Every final response should make these items explicit when they are relevant:

- Objective or requested deliverable
- Inputs used and assumptions introduced
- Workflow or decision path
- Core result, recommendation, or artifact
- Constraints, risks, caveats, or validation needs
- Unresolved items and next-step checks

## Error Handling

- If required inputs are missing, state exactly which fields are missing and request only the minimum additional information.
- If the task goes outside the documented scope, stop instead of guessing or silently widening the assignment.
- If `scripts/main.py` fails, report the failure point, summarize what still can be completed safely, and provide a manual fallback.
- Do not fabricate files, citations, data, search results, or execution outcomes.

## Input Validation

This skill accepts requests that match the documented purpose of `survival-analysis-km` and include enough context to complete the workflow safely.

Do not continue the workflow when the request is out of scope, missing a critical input, or would require unsupported assumptions. Instead respond:

> `survival-analysis-km` only handles its documented workflow.
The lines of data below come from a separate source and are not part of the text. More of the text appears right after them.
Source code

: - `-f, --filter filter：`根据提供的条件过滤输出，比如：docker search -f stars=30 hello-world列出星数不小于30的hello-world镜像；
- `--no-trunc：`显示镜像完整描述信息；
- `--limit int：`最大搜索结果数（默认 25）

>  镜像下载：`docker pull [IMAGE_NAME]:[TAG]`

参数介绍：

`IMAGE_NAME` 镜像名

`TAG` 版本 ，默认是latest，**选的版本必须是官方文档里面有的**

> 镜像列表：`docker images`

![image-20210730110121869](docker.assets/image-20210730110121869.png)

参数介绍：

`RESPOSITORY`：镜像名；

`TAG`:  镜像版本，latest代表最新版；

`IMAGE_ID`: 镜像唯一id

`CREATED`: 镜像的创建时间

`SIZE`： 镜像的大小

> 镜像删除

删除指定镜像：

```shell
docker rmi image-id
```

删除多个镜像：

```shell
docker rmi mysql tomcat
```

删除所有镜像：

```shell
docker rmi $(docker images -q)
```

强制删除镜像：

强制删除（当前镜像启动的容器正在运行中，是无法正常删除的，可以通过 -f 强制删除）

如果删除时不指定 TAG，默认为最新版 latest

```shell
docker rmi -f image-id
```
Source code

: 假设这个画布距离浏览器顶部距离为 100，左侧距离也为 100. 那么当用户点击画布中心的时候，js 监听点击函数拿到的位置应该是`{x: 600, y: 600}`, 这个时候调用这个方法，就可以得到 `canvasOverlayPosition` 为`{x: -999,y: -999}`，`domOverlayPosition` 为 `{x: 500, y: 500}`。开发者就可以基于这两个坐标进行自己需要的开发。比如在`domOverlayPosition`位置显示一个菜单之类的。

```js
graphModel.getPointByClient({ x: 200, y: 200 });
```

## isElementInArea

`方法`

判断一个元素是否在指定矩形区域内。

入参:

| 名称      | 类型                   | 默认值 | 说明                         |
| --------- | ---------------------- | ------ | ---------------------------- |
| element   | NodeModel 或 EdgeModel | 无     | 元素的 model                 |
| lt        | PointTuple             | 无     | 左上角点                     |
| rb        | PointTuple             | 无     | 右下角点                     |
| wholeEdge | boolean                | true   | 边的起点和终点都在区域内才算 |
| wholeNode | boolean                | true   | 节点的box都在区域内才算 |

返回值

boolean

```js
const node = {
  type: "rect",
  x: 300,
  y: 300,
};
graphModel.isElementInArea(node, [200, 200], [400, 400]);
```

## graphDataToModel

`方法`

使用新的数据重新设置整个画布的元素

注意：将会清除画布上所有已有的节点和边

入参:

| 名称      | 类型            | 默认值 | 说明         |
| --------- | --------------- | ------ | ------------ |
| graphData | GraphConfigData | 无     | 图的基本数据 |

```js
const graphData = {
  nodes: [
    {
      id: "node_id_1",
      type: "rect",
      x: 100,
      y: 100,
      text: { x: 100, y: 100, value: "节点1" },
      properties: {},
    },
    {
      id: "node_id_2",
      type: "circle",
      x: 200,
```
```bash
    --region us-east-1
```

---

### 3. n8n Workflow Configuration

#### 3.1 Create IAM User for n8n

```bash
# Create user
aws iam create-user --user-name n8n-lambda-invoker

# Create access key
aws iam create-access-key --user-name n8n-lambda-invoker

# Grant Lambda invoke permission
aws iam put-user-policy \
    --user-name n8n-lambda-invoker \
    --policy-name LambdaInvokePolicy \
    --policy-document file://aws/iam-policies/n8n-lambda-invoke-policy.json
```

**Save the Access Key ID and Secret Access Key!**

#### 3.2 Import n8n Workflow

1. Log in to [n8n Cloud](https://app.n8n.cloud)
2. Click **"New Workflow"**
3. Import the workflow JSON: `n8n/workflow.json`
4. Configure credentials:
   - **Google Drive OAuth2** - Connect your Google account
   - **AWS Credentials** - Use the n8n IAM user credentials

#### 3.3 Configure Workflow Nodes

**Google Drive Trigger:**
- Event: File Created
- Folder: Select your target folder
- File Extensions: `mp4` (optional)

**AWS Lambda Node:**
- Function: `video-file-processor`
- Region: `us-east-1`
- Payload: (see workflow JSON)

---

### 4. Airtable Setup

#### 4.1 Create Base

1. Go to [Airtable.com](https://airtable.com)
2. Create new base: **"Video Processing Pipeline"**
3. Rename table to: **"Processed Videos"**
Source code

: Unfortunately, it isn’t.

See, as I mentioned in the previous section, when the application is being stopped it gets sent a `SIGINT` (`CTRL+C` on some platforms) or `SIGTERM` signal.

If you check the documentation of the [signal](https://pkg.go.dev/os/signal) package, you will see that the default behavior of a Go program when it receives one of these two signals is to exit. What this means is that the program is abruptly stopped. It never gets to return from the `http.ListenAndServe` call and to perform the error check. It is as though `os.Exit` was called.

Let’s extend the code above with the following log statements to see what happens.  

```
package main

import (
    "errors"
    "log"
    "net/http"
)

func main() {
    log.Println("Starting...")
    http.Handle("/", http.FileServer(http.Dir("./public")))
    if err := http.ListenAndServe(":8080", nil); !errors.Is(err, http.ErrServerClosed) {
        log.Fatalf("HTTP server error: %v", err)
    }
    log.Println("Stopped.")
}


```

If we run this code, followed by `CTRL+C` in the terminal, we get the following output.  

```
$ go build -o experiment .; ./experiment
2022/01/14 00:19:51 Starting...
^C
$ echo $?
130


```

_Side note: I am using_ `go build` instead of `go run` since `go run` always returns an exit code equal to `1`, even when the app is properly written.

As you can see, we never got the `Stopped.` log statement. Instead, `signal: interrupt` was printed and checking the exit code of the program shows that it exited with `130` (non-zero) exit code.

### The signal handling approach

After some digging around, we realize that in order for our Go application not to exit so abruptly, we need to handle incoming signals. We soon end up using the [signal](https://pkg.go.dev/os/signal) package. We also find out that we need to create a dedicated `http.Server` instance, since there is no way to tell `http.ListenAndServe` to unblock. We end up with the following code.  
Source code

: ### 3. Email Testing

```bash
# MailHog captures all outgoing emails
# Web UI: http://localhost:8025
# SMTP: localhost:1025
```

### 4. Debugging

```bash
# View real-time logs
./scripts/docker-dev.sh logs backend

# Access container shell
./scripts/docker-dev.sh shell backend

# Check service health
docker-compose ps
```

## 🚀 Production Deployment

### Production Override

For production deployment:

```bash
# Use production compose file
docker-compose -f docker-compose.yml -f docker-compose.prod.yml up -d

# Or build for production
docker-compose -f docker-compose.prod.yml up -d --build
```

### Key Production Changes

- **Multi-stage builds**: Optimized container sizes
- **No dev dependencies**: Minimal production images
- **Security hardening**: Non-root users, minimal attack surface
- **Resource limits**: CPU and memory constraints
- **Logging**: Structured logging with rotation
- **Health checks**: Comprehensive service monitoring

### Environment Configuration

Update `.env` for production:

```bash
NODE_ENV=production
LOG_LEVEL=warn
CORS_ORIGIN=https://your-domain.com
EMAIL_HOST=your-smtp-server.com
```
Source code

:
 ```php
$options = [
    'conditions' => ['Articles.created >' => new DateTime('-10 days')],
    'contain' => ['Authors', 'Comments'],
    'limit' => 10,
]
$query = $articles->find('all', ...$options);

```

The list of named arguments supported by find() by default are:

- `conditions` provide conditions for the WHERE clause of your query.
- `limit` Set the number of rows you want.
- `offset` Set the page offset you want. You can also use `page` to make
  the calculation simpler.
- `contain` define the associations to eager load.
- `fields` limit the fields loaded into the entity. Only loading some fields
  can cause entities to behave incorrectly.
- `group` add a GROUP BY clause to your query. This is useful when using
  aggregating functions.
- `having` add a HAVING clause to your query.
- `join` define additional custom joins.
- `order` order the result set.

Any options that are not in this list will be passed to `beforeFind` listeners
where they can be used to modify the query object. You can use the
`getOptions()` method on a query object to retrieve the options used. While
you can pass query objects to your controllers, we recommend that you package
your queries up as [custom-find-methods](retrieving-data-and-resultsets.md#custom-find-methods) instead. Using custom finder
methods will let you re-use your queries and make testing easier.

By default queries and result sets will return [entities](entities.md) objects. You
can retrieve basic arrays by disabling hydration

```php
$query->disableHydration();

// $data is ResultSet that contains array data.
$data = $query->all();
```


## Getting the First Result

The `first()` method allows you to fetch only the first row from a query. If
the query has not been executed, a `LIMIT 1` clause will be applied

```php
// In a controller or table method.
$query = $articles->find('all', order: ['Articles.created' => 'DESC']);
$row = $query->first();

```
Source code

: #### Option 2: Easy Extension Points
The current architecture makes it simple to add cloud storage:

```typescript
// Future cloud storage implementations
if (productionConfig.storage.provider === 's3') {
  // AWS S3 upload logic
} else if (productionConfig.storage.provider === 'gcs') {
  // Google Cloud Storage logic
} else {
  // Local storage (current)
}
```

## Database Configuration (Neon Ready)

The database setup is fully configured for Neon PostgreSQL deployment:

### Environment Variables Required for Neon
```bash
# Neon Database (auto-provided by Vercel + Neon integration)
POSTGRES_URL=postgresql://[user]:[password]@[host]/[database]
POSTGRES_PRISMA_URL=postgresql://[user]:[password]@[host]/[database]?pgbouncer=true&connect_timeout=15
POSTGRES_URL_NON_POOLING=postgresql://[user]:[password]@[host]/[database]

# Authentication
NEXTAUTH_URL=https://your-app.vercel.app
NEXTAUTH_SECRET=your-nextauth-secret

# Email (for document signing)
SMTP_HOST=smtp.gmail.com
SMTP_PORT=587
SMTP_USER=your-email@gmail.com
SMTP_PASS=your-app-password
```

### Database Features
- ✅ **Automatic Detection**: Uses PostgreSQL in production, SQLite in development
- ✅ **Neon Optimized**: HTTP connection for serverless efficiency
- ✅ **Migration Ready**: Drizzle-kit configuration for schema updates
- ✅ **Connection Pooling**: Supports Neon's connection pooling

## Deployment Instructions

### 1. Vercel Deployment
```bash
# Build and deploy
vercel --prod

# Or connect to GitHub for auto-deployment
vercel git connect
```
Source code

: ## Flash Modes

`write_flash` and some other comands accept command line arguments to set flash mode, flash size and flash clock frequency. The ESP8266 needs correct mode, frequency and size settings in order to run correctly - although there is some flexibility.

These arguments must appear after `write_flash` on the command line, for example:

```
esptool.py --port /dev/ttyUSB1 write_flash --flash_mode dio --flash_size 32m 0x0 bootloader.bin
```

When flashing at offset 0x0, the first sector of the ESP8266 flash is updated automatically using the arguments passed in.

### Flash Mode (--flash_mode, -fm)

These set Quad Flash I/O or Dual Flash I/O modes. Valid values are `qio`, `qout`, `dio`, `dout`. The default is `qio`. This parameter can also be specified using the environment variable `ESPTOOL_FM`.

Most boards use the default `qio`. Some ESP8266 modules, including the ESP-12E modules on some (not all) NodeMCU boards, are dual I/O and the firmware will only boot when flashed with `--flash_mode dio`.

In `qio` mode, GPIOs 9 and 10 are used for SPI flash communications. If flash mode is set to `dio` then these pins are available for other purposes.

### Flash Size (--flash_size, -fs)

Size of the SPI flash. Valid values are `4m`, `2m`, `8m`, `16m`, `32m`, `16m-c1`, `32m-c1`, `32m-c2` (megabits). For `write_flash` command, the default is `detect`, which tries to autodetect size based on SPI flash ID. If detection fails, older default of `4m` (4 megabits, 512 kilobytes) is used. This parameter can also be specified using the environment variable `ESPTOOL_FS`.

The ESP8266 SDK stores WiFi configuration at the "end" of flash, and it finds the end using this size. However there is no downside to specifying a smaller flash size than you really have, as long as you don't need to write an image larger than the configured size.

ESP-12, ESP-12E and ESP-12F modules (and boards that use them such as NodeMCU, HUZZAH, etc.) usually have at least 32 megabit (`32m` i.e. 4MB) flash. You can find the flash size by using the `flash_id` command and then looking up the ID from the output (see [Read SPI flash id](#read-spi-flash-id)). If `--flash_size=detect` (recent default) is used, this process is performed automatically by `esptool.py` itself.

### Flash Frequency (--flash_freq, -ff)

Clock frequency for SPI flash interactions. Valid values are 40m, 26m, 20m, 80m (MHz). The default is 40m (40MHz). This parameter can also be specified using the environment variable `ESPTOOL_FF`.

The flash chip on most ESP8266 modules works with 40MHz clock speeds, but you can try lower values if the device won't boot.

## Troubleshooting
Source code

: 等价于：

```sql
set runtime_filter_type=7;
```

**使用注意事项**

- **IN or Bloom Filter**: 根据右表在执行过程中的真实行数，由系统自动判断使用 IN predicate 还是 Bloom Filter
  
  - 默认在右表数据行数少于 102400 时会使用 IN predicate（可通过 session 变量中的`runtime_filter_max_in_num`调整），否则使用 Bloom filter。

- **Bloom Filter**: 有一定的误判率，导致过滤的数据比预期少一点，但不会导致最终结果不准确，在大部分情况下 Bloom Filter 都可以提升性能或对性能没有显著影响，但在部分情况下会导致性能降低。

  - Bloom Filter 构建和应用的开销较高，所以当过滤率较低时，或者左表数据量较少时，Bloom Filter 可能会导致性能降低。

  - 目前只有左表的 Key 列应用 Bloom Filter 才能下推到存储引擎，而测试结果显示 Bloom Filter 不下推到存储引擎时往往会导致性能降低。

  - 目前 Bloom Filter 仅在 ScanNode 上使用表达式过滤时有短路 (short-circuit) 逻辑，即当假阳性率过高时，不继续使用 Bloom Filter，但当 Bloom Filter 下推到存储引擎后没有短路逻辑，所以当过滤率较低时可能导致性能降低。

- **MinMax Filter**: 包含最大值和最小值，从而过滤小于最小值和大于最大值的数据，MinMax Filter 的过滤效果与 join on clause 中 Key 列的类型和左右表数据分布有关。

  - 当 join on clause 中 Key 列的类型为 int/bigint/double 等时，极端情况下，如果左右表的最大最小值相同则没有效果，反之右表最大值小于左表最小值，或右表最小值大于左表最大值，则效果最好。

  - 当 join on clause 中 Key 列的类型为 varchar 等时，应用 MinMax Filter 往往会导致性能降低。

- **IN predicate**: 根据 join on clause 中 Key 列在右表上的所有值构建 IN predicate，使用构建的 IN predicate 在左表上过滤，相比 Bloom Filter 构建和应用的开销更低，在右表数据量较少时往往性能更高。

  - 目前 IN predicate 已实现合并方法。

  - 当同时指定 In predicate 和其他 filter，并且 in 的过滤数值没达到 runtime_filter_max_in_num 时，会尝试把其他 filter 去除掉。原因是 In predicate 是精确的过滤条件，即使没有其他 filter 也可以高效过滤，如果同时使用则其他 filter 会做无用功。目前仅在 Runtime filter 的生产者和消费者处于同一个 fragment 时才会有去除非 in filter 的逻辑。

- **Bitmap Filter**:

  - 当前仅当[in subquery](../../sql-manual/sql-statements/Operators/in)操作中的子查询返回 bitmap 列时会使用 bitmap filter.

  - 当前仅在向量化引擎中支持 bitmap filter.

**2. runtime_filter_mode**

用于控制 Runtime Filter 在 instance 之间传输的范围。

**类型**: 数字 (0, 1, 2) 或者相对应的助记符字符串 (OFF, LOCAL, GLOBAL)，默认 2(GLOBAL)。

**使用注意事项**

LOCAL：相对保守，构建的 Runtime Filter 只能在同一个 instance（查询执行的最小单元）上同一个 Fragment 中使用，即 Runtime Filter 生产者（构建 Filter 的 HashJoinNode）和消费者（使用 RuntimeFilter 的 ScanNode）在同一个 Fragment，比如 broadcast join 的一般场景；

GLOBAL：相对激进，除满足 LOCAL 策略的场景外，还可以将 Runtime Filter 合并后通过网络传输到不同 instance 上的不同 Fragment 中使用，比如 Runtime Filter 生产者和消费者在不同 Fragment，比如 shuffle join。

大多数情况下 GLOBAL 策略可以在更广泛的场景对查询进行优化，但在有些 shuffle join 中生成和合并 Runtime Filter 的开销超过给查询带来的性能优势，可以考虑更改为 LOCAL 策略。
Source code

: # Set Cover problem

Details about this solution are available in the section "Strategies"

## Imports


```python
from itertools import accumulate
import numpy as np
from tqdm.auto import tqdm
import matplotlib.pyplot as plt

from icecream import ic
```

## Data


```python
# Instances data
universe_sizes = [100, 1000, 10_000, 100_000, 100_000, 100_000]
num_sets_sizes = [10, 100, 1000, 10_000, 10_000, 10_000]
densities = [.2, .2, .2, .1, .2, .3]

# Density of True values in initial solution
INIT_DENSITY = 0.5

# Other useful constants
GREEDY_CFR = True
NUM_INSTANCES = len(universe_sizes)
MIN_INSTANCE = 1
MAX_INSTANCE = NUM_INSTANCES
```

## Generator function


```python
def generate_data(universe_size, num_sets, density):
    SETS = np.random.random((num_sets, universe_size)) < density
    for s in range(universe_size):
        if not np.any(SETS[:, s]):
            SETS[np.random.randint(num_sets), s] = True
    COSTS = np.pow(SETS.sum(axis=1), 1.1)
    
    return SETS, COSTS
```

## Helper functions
Please provide the missing required inputs or switch to a more suitable skill.

## Response Template

Use the following fixed structure for non-trivial requests:

1. Objective
2. Inputs Received
3. Assumptions
4. Workflow
5. Deliverable
6. Risks and Limits
7. Next Checks

If the request is simple, you may compress the structure, but still keep assumptions and limits explicit when they affect correctness.

## Inputs to Collect

- Required inputs: the user goal, the primary data or source file, and the requested output format.
- Optional inputs: output directory, formatting preferences, and validation constraints.
- If a required input is unavailable, return a short clarification request before continuing.

## Output Contract

- Return a short summary, the main deliverables, and any assumptions that materially affect interpretation.
- If execution is partial, label what succeeded, what failed, and the next safe recovery step.
- Keep the final answer within the documented scope of the skill.

## Validation and Safety Rules

- Validate identifiers, file paths, and user-provided parameters before execution.
- Do not fabricate results, metrics, citations, or downstream conclusions.
- Use safe fallback behavior when dependencies, credentials, or required inputs are missing.
- Surface any execution failure with a concise diagnosis and recovery path.